## INSTRUCTION
Pull out every line in the rows below that contains the string "track", matching case exactly.

A block of data:
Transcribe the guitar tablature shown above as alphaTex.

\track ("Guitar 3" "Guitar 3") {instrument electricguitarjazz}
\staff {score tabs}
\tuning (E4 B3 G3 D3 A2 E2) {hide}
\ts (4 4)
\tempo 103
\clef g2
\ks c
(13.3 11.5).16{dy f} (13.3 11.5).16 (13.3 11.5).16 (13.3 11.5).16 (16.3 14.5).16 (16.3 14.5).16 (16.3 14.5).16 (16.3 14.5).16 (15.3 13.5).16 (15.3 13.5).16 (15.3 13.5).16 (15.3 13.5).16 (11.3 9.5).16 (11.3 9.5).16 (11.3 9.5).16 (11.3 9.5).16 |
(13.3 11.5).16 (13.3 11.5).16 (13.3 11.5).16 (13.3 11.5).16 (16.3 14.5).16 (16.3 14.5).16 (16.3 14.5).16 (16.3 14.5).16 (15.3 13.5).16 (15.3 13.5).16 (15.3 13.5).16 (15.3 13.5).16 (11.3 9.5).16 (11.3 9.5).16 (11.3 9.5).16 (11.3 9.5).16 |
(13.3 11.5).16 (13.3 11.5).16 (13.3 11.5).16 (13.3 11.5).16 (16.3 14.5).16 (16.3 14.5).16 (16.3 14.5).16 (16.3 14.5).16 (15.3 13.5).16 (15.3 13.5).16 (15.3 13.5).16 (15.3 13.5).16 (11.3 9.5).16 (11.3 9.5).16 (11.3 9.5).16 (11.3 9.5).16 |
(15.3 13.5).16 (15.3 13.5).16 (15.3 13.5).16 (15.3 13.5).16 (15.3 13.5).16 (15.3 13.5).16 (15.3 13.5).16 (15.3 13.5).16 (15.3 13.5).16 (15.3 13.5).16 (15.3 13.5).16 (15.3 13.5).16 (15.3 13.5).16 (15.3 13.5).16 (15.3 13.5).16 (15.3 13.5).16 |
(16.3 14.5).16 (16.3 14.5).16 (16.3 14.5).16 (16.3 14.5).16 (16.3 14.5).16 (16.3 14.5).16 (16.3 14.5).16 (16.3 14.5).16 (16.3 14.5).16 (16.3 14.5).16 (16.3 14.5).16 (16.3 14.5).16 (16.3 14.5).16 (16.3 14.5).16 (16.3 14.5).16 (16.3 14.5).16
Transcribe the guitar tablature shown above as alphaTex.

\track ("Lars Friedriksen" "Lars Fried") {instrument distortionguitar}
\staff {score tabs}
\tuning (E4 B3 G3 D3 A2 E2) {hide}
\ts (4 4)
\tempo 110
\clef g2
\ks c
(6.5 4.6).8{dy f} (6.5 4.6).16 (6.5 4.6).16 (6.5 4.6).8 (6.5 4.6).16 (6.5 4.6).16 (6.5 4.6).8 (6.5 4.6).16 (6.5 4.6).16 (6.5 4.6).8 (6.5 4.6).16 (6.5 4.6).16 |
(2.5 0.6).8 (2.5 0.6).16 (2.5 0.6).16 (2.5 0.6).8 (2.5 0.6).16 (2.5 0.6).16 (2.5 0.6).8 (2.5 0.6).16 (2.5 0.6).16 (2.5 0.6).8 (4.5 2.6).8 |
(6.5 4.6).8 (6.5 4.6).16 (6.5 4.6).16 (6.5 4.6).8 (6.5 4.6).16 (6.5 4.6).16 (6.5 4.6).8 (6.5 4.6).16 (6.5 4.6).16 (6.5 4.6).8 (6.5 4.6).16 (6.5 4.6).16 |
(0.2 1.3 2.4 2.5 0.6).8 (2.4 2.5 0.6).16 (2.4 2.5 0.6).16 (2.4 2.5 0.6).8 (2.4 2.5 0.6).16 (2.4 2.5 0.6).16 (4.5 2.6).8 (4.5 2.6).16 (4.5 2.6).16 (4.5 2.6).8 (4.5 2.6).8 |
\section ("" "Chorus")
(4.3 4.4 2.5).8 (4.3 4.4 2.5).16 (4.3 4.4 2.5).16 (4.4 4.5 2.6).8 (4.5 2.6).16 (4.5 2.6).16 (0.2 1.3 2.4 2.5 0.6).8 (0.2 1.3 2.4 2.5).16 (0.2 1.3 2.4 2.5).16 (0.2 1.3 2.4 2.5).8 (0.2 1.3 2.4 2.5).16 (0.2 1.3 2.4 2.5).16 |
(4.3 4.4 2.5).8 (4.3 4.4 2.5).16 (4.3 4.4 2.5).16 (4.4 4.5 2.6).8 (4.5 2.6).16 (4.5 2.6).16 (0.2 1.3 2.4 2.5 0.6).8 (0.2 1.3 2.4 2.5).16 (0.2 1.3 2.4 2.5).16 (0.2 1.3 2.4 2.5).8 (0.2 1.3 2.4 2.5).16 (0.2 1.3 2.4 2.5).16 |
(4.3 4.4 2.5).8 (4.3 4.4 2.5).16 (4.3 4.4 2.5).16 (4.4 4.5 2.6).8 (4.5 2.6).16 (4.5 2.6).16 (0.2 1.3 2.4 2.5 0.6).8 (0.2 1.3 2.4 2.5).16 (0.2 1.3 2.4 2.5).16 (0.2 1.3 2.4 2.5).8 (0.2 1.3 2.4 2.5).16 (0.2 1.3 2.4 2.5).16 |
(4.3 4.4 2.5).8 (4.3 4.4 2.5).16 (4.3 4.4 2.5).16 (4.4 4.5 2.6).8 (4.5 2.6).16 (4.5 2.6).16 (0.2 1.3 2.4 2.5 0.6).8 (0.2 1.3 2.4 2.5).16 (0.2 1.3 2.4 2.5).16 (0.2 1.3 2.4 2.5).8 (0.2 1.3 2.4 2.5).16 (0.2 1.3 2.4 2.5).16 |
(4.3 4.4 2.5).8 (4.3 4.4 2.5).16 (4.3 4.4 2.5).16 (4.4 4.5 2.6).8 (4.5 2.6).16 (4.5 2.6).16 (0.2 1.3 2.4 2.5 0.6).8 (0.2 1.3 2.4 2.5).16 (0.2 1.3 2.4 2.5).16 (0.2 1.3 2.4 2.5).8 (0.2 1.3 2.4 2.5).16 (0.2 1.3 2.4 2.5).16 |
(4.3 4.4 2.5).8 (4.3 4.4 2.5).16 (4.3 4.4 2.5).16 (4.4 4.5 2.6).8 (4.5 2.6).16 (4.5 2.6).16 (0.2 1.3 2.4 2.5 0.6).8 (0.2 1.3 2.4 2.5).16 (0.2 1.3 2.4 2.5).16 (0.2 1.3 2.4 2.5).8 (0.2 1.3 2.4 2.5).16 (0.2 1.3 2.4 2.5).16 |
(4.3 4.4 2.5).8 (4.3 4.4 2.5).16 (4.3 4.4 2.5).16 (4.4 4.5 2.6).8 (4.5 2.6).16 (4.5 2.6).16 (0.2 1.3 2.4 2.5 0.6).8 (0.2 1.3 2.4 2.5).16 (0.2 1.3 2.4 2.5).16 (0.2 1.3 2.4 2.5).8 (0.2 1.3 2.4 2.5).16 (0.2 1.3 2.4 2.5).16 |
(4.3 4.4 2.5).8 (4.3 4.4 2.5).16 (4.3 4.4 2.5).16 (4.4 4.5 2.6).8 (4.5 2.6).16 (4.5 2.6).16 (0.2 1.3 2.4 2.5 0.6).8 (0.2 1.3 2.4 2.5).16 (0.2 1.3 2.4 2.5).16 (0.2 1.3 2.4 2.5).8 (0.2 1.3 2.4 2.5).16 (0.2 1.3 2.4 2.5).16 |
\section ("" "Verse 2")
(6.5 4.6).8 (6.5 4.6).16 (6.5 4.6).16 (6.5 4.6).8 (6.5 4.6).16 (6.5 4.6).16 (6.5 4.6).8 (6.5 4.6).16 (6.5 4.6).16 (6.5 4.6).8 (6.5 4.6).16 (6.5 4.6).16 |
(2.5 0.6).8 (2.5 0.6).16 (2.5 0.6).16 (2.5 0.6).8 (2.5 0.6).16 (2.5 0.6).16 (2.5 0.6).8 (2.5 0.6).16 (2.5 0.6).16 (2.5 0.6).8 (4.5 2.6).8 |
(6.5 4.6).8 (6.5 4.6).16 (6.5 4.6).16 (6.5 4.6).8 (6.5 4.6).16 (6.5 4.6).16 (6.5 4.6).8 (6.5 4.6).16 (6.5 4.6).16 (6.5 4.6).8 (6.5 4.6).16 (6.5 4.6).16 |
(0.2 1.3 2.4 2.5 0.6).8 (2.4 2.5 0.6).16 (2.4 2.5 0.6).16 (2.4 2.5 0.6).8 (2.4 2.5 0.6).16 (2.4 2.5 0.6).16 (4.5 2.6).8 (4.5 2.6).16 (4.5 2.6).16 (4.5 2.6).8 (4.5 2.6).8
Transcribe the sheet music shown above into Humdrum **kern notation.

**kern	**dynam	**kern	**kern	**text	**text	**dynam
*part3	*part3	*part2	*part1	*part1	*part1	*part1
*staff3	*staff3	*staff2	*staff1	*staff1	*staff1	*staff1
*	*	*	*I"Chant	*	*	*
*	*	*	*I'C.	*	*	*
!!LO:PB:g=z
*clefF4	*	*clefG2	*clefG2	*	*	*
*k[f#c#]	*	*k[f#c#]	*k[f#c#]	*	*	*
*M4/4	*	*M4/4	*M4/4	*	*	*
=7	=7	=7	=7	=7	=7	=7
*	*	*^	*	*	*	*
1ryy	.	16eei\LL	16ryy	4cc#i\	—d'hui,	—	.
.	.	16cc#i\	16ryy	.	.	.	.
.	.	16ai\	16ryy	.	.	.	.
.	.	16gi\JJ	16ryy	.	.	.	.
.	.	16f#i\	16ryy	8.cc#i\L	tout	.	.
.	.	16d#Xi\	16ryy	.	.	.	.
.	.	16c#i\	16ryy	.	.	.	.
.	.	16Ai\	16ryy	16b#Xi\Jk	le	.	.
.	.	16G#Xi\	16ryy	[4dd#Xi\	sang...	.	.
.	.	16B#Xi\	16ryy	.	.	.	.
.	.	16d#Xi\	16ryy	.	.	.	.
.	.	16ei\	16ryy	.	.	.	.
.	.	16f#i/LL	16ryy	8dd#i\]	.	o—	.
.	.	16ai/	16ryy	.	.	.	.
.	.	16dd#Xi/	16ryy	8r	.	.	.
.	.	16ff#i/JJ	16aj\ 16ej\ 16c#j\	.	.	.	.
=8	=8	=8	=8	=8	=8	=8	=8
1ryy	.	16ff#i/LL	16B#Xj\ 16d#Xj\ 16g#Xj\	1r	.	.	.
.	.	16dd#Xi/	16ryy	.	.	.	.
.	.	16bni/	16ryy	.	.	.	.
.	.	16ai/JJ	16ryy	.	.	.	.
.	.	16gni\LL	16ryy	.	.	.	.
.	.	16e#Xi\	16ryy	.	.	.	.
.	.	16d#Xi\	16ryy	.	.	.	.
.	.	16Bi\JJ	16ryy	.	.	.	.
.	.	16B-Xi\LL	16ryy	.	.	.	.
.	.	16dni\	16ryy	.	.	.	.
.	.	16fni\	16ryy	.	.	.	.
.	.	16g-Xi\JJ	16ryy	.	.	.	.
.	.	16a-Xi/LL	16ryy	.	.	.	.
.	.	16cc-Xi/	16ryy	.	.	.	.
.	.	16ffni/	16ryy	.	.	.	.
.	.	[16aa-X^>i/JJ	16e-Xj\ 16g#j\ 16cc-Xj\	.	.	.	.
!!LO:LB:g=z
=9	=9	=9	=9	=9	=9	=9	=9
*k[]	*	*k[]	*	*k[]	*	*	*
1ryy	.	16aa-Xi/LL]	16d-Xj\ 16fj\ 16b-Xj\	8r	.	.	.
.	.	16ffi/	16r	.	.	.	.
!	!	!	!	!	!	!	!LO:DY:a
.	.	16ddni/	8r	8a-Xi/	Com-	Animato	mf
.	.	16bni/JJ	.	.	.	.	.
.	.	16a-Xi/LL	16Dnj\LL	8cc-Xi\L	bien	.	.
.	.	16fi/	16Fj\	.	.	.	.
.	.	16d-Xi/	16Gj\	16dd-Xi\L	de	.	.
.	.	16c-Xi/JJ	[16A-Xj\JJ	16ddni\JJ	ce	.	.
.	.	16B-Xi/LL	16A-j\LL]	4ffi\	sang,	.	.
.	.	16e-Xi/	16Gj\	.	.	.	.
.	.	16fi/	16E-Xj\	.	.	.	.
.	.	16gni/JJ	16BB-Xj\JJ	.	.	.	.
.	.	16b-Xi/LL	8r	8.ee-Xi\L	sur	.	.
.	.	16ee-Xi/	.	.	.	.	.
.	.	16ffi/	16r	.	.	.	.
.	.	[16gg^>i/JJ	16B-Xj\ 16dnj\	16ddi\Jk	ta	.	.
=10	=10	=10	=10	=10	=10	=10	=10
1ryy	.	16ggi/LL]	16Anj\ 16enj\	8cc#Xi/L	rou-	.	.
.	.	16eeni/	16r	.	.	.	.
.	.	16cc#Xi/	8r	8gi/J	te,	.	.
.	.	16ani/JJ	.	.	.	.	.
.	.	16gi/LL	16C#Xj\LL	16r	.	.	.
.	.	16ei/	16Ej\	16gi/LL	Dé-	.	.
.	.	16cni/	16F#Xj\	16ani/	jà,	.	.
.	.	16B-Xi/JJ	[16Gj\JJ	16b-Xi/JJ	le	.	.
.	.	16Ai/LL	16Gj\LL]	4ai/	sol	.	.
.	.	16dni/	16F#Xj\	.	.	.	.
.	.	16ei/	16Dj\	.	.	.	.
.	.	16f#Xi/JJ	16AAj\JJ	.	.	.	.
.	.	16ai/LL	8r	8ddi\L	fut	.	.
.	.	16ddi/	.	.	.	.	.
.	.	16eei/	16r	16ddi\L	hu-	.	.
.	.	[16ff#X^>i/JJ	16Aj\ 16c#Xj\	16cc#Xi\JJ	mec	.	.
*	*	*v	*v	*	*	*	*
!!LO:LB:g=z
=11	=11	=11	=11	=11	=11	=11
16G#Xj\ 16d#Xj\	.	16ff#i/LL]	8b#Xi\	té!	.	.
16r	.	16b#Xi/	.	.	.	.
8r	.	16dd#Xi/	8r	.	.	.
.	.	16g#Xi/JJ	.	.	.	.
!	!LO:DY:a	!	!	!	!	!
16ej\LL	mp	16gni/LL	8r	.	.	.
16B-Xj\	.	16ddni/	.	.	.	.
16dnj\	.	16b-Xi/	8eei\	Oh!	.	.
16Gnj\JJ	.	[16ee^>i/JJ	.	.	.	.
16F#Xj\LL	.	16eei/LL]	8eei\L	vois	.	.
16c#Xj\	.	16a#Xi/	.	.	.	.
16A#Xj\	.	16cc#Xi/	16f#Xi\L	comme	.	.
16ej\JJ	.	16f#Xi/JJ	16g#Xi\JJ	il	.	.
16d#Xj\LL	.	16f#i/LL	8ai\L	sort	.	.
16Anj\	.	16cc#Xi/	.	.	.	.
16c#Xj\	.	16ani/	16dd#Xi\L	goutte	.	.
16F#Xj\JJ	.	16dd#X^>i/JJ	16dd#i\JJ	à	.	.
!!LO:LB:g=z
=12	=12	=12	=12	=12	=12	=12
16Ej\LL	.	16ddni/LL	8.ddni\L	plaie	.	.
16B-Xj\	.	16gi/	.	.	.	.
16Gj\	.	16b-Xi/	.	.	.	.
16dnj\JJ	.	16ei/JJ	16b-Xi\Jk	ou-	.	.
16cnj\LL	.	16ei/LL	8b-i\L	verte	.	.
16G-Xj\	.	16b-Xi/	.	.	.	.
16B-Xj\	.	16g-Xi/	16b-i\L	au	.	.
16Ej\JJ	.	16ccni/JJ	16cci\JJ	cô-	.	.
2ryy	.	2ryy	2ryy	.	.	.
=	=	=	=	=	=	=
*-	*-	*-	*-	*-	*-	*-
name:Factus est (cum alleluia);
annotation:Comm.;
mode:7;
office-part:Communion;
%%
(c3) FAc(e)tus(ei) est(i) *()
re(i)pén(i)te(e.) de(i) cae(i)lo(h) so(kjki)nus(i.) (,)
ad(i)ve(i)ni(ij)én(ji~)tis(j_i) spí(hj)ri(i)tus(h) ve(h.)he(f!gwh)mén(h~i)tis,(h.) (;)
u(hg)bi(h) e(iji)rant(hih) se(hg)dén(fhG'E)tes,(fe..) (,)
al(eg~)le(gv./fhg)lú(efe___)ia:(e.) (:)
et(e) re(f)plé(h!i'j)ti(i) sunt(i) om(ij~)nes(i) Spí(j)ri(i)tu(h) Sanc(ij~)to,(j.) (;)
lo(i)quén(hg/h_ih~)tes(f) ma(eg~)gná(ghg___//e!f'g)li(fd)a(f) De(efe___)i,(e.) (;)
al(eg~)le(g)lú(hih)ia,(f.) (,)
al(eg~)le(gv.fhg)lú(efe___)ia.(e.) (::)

## EXERCISE RESULT
\track ("Guitar 3" "Guitar 3") {instrument electricguitarjazz}
\track ("Lars Friedriksen" "Lars Fried") {instrument distortionguitar}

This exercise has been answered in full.